Mitos políticos brasileiros
Será possível governar sem lotear os ministérios pelos partidos e, sem reeleição, deixar marca imperecível na história do Brasil? A julgar pela opinião unânime de políticos e analistas, as duas hipóteses parecem irrealistas. Foi, no entanto, o que aconteceu 20 anos atrás.[…]
Itamar não dispunha de tempo nem de maioria parlamentar.[…] Não tentou comprar a maioria que lhe faltava negociando com os partidos ministérios e cargos. Nomeou quem escolheu, dentro e fora dos partidos. Não praticou o “presidencialismo de coalizão”, suposta condição da governabilidade.
Mesmo assim, aprovou-se em seu Governo algo que contrariava interesses entrincheirados no Congresso: a desvinculação de verbas orçamentárias para reduzir gastos públicos por meio da Emenda Constitucional nº 10.[…] Graças a esse esforço, o Governo Itamar deixou resolvidos em dois anos os dois maiores problemas econômicos legados pelo regime militar: a crise da dívida externa e o iminente risco de hiperinflação.

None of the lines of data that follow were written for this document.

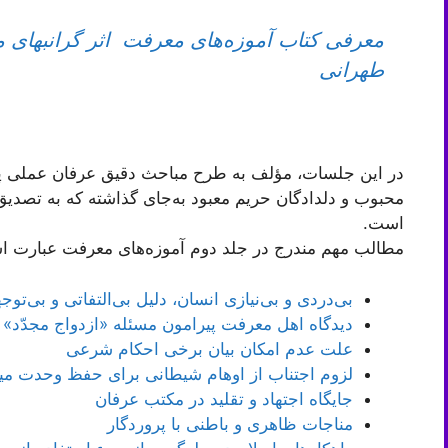
معرفی کتاب آموزه‌های معرفت اثر گرانبهای
طهرانی
در این جلسات، مؤلف به طرح مباحث دقیق عرفان عملی پر
محبوب و دلدادگان حریم معبود به‌جای گذاشته که به تصدیق
است.
مطالب مهم مندرج در جلد دوم آموزه‌های معرفت عبارت ا
بی‌دردی و بی‌‌نیازی انسان، دلیل بی‌التفاتی و بی‌توج
دیدگاه اهل معرفت پیرامون مسئله «ازدواج مجدّد» 
علت عدم امکان بیان برخی احکام شرعی
لزوم اجتناب از اوهام شیطانی برای حفظ وحدت می
جایگاه اجتهاد و تقلید در مکتب عرفان
مناجات ظاهری و باطنی با پروردگار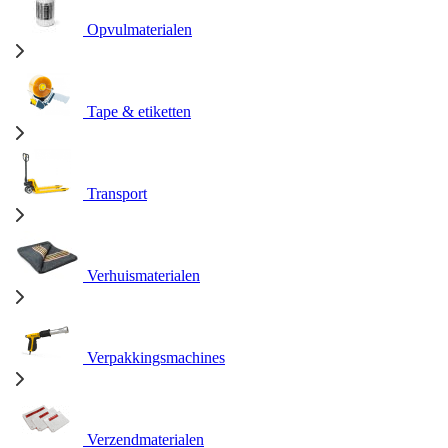
Opvulmaterialen
Tape & etiketten
Transport
Verhuismaterialen
Verpakkingsmachines
Verzendmaterialen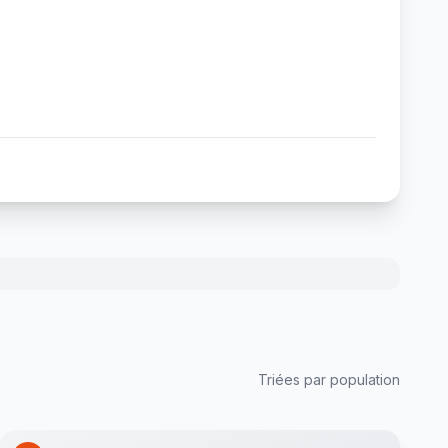
Triées par population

Mudou as perspectivas do país, transformou em ascendente a curva da evolução econômica que mergulhava rumo ao caos, tornou possível tudo o que veio depois, inclusive em avanço social. Poucos presidentes realizaram algo comparável, apesar de terem tido muito mais tempo e apoio político. No caso do Plano Real, estiveram presentes duas condições que explicam o sucesso. De um lado, existia ameaça grave e iminente; do outro, o Governo era o único capaz de afastá-la ao oferecer solução exequível, que deixava sem alternativa o Congresso e os partidos.
Marina Silva tem razão ao propor-se a governar com todos em função da solução dos desafios atuais, não na base de coalizões, que fizeram explodir a corrupção sem aprovar reformas nem resolver problemas. Também é ela a realista, não os críticos, ao comprometer-se a não buscar um segundo mandato. A seu favor, conta com o precedente de Itamar e a vantagem estratégica de não atropelar ambições ao se limitar a ocupar o poder por quatro anos.
É ilusão crer que um tempo elástico permite concluir a obra e impor a própria vontade ao destino e ao futuro. O tempo nunca basta, pois, como sabia Fernando Pessoa: “O esforço é grande, e o homem é pequeno […] a alma é divina, e a obra é imperfeita”.